Jika sampai ini yang terjadi berarti diri kita sudah tidak sesuai lagi dengan konsep awal  Allah SWT saat memberikan Amanah yang 7 atau dapat dikatakan saat ini diri kita paling sesuai dengan kehendak syaitan sang laknatullah. Berdasarkan surat Al Ahzab (33) ayat 72 yang kami kemukakan berikut ini: Sesungguhnya Kami telah mengemukakan amanat kepada langit, bumi dan gunung-gunung, Maka semuanya enggan untuk memikul amanat itu dan mereka khawatir akan mengkhianatinya, dan dipikullah amanat itu oleh manusia.

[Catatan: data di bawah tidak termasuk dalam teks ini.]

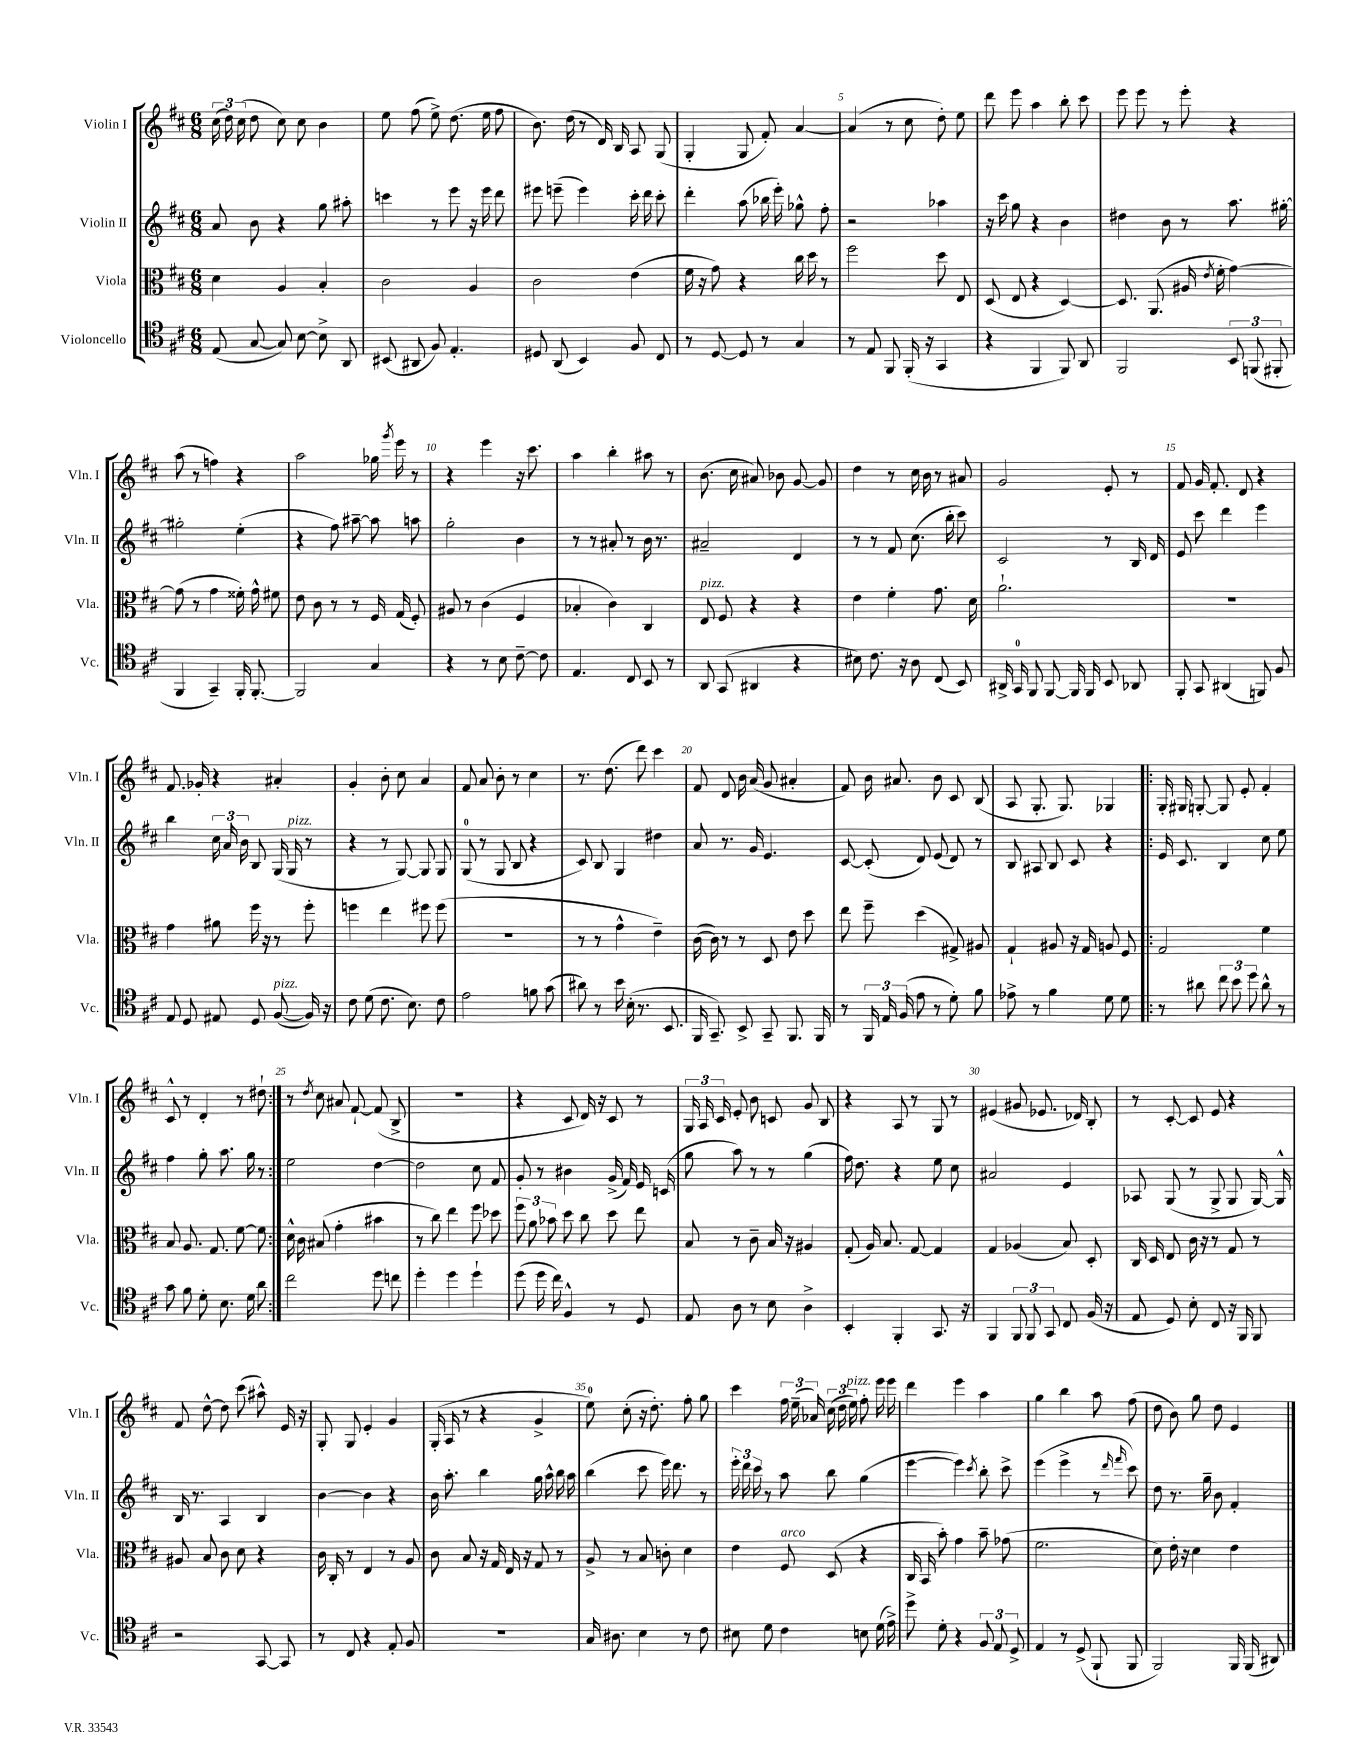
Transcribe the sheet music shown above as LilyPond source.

<<
\new StaffGroup <<
\new Staff = "s0" \with { instrumentName = "Violin I" shortInstrumentName = "Vln. I" } {
    \clef treble \key d \major \numericTimeSignature \time 6/8
    \autoBeamOff \tuplet 3/2 { cis''16( d''16) cis''16( } d''8 cis''8) cis''8 b'4 |
    e''8 fis''8( e''8->) d''8.( e''16 fis''8 |
    b'8.) d''16( r8 d'16) b16 a8 g8( |
    g4-. g8 fis'8-.) a'4~ |
    a'4( r8 cis''8 d''8-.) e''8 |
    d'''8 e'''8 a''4 b''8-. cis'''8 |
    e'''8 e'''8 r8 e'''8-. r4 |
    a''8( r8 f''4) r4 |
    a''2 ges''16 \acciaccatura { g'''8 } e'''16 r8 |
    r4 e'''4 r16 cis'''8. |
    a''4 b''4-. ais''8 r8 |
    b'8.( cis''16 ais'8) bes'8 g'8~ g'8 |
    d''4 r8 cis''16 b'16 r8 ais'8 |
    g'2 e'8-. r8 |
    fis'8 g'16 fis'8.-. d'8 r4 |
    fis'8. ges'16-. r4 ais'4-. |
    g'4-. b'8-. cis''8 a'4 |
    fis'8 a'8 b'8-. r8 cis''4 |
    r8. d''8.( d'''8) cis'''4 |
    fis'8 d'8 b'16 a'16( g'8 ais'4-. |
    fis'8) b'16 ais'8. b'8 cis'8 b8( |
    a8 g8.-. g8.) ges4 |
    \repeat volta 2 { g16-. gis16 g8~-. g8 e'8-. fis'4-. |
    cis'8-^ r8 d'4-. r8 dis''8-! | }
    r8 \acciaccatura { d''8 } cis''8 ais'8 fis'8~-! fis'8( b8-> |
    R2. |
    r4 cis'8 d'16) r16 cis'8 r8 |
    \tuplet 3/2 { g16 a16 cis'16 } e'8-. b'8 c'8 g'8 b8 |
    r4 a8 r8 g8 r8 |
    eis'4( gis'8 ees'8. des'16) b8-. |
    r8 cis'8~-. cis'8 e'8 r4 |
    fis'8 d''8~-^ d''8 cis'''8( ais''8-^) e'16 r16 |
    g8-. g8 e'4-. g'4 |
    g16-.( a16 r8 r4 g'4-> |
    e''8-0) cis''8-.( r16 d''8.-.) fis''8-. g''8 |
    cis'''4 \tuplet 3/2 { fis''16 e''16--( aes'16) } \tuplet 3/2 { cis''16( d''16 e''16^\markup { \italic "pizz." }) } fis''8-. e'''16 e'''16 |
    d'''4 e'''4 a''4 |
    g''4 b''4 a''8 fis''8( |
    d''8 b'8) g''8 d''8 e'4 \bar "|." |
}
\new Staff = "s1" \with { instrumentName = "Violin II" shortInstrumentName = "Vln. II" } {
    \clef treble \key d \major \numericTimeSignature \time 6/8
    \autoBeamOff a'8 b'8 r4 g''8 ais''8-. |
    c'''4 r8 e'''8 r16 e'''16 d'''8 |
    eis'''8 e'''8--( e'''4) cis'''16-. d'''16 cis'''8-. |
    d'''4-. a''8( bes''16 e'''16-.) ges''8-^ fis''8-. |
    r2 aes''4 |
    r16 cis'''16 g''8 r4 b'4 |
    dis''4 b'8 r8 a''8. gis''16~-. |
    gis''2-. e''4-.( |
    r4 fis''8) ais''8~-- ais''8 a''8 |
    g''2-. b'4 |
    r8 r8 ais'8-. r8 b'16 r8. |
    ais'2-- d'4 |
    r8 r8 fis'8 cis''8.( b''16-. cis'''8) |
    cis'2 r8 b16 d'16 |
    e'8 cis'''8 d'''4 e'''4 |
    b''4 \tuplet 3/2 { cis''16 a'16 b'16 } b8 g16( g16^\markup { \italic "pizz." } r8 |
    r4 r8 g8~) g8 g8 |
    g8-0( r8 g8 b8 r4 |
    cis'8) b8 g4 dis''4 |
    a'8 r8. g'16 e'4. |
    cis'8~ cis'8-.( d'8) e'8( d'8) r8 |
    b8 ais8 b8 cis'8 r4 |
    \repeat volta 2 { e'16 cis'8. b4 cis''8 e''8 |
    fis''4 g''8-. a''8. g''16 r8 | }
    e''2 d''4~ |
    d''2 cis''8 fis'8 |
    g'8-. r8 bis'4 g'16->( fis'16) e'16 c'16( |
    g''8 a''8) r8 r8 g''4( |
    fis''16) d''8. r4 e''8 cis''8 |
    ais'2 e'4 |
    aes8 g8( r8 g8-> g8 g16~) g16-^ |
    b16 r8. a4 b4 |
    b'4~ b'4 r4 |
    b'16 a''8.-. b''4 g''16 a''16-^ b''16 a''16 |
    b''4( cis'''8 e'''16) d'''8. r8 |
    \tuplet 3/2 { e'''16-. d'''16 cis'''16 } r8 a''8 b''8 g''4( |
    e'''4~ e'''4) \acciaccatura { cis'''8 } b''8-. cis'''8-> |
    e'''4( e'''4-> r8 \grace { d'''16 fis'''16 } cis'''8) |
    d''8 r8. g''16-- b'8 fis'4-. \bar "|." |
}
\new Staff = "s2" \with { instrumentName = "Viola" shortInstrumentName = "Vla." } {
    \clef alto \key d \major \numericTimeSignature \time 6/8
    \autoBeamOff d'4 a4 b4-. |
    cis'2 a4 |
    cis'2 e'4( |
    fis'16 r16 g'8) r4 cis''16 d''16 r8 |
    fis''2 d''8 e8 |
    d8( e8 r4 d4~) |
    d8. a,8.( ais16 \acciaccatura { e'8 } fis'16-. g'4~) |
    g'8( r8 g'4 fisis'16-.) g'16-^ fis'8 |
    e'8 cis'8 r8 r8 fis16 g16( fis8-.) |
    ais8 r8 cis'4( fis4 |
    bes4-. cis'4) cis4 |
    e8^\markup { \italic "pizz." } fis8 r4 r4 |
    e'4 fis'4-. g'8. d'16 |
    a'2.-! |
    R2. |
    g'4 ais'8 fis''16 r16 r8 fis''8-. |
    f''4 e''4 fis''8 fis''8( |
    R2. |
    r8 r8 g'4-^ e'4--) |
    cis'16~( cis'16) r8 r8 d8 e'8 d''8 |
    e''8 fis''8-- d''4( gis8->) ais8 |
    g4-! ais8 r16 g16 a8 fis8 |
    \repeat volta 2 { g2 fis'4 |
    b8 a8. g8. fis'8~ fis'8 | }
    d'16-^ cis'16 bis8( g'4-. bis'4 |
    r8 cis''8) e''4 fis''8 des''8 |
    \tuplet 3/2 { fis''8 a'8 bes'8 } d''8 cis''8 d''8 e''8 |
    b8 r8 cis'8-- b16 r16 ais4 |
    g8-.( a16) b8. g8~ g4 |
    g4 aes4( b8) d8-. |
    cis16 d16 e8 cis'16 r16 r8 g8 r8 |
    ais8 b8 cis'8 d'8 r4 |
    cis'16 cis16-. r8 e4 r8 a8 |
    cis'8 b8 r16 g16 e16 r16 g8 r8 |
    a8-> r8 b8 c'8-. d'4 |
    e'4 fis8^\markup { \italic "arco" } d8( r4 |
    cis16 b,16 b'8-.) g'4 b'8-- ges'8( |
    fis'2. |
    d'8) e'16-. r16 d'4 e'4 \bar "|." |
}
\new Staff = "s3" \with { instrumentName = "Violoncello" shortInstrumentName = "Vc." } {
    \clef tenor \key d \major \numericTimeSignature \time 6/8
    \autoBeamOff e8( g8~ g8) b8~ b8-> a,8 |
    bis,8( ais,8 fis8) e4.-. |
    dis8 a,8( b,4) fis8 cis8 |
    r8 d8~ d8 r8 g4 |
    r8 e8 fis,8 fis,16-.( r16 g,4 |
    r4 fis,4 fis,8) a,8 |
    fis,2 \tuplet 3/2 { b,8 f,8( fis,8-. } |
    fis,4 g,4--) fis,16-. fis,8.~-. |
    fis,2 g4 |
    r4 r8 b8 cis'8~-- cis'8 |
    e4. cis8 b,8 r8 |
    a,8 g,8( ais,4 r4 |
    bis8) cis'8. r16 a8 cis8( b,8) |
    ais,16-> g,16-0 fis,8 fis,8~ fis,16 fis,16 b,8 aes,8 |
    fis,8-. g,8 ais,4( f,8) fis8 |
    e8 d8 eis8 d8 fis8~^\markup { \italic "pizz." }( fis16) r16 |
    cis'8 d'8( cis'8. b8.) cis'8 |
    e'2 f'8 g'8( |
    ais'8) r8 b'16 b16-.( r8. b,8. |
    fis,16 g,8.--) b,8-> g,8-- fis,8. fis,16 |
    r8 \tuplet 3/2 { fis,16 e16 fis16( } e'8 r8 d'8-.) fis'8 |
    ees'8-> r8 fis'4 d'8 d'8 |
    \repeat volta 2 { r8 ais'8 \tuplet 3/2 { cis''8 b'8 d''8 } ais'8-^ r8 |
    g'8 fis'8 d'8-. b8. d'16 a'8 | }
    cis''2 d''8 c''8 |
    d''4-. d''4 d''4-! |
    d''8( d''16 cis''16) fis4-^ r8 d8 |
    e8 a8 r8 b8 a4-> |
    b,4-. fis,4-. g,8. r16 |
    fis,4 \tuplet 3/2 { fis,8 fis,8 g,8 } cis8 fis16( r16 |
    e8 d8) b8-. cis8 r16 fis,16 fis,8 |
    r2 g,8~ g,8 |
    r8 cis8 r4 e8-. fis8 |
    R2. |
    g16 ais8. b4 r8 cis'8 |
    bis8 d'8 cis'4 b8 d'16( e'16->) |
    d''8-> d'8-. r4 \tuplet 3/2 { fis8 e8 d8-> } |
    e4 r8 d8->( fis,8-! fis,8 |
    fis,2) fis,16 fis,16( ais,8) \bar "|." |
}
>>
>>
\layout { \context { \Score \override BarNumber.break-visibility = ##(#f #t #t) barNumberVisibility = #(every-nth-bar-number-visible 5) } }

Sesungguhnya manusia itu Amat zalim dan Amat bodoh.”

 

Allah SWT memberikan sebuah predikat khusus atau sebuah penilaian khusus bagi manusia yang tidak mampu mendayagunakan, yang tidak mampu mempergunakan Amanah yang 7 sesuai konsep Allah SWT, yaitu “dzalim dan Bodoh.Untuk itu jangan pernah salahkan Allah SWT jika memberikan penilaian kepada diri kita sebagai dzalim  dan bodoh karena kita tidak mampu mempergunakan sesuatu yang mulia untuk memuliakan kita. Kita tidak mampu mendayagunakan sesuatu yang baik untuk kebaikan kita. Serta kita tidak mampu berbuat sesuatu yang terpuji untuk kepentingan kita sebagai makhluk yang terhormat.

 

Sekarang bagaimana dengan diri kita sendiri, dzalim dan bodohkah diri kita ataukah diri kita masih sesuai dengan kehendak Allah SWT sewaktu pertama kali menjadikan manusia menjadi abd’ (hamba)Nya yang juga khalifahNya di muka bumi? Adanya buku ini, kami berharap jangan sampai Allah SWT selaku pencipta dan pemilik dari jagad raya ini memberikan penilaian “dzalim dan bodoh” kepada diri kita dikarenakan kita tidak tahu diri sendiri sedangkan konsep awal Allah SWT menciptakan manusia adalah manusia adalah makhluk yang terhormat. Sebagai abd’ (hamba)Nya yang juga khalifahNya yang sedang merantau di muka bumi, manfaatkanlah kesempatan yang masih ada saat ini, manfaatkanlah sisa usia yang ada, dikarenakan ruh kita belum tiba dikerongkongan, untuk segera memperbaiki diri melalui “Taubatan Nasuha” agar diri kita kembali sesuai konsep awal penciptaan manusia, yaitu menjadi makhluk yang terhormat yang akan dapat menempati tempat kembali yang terhormat sehingga kita akan dapat bertemu dengan Yang Maha Terhormat.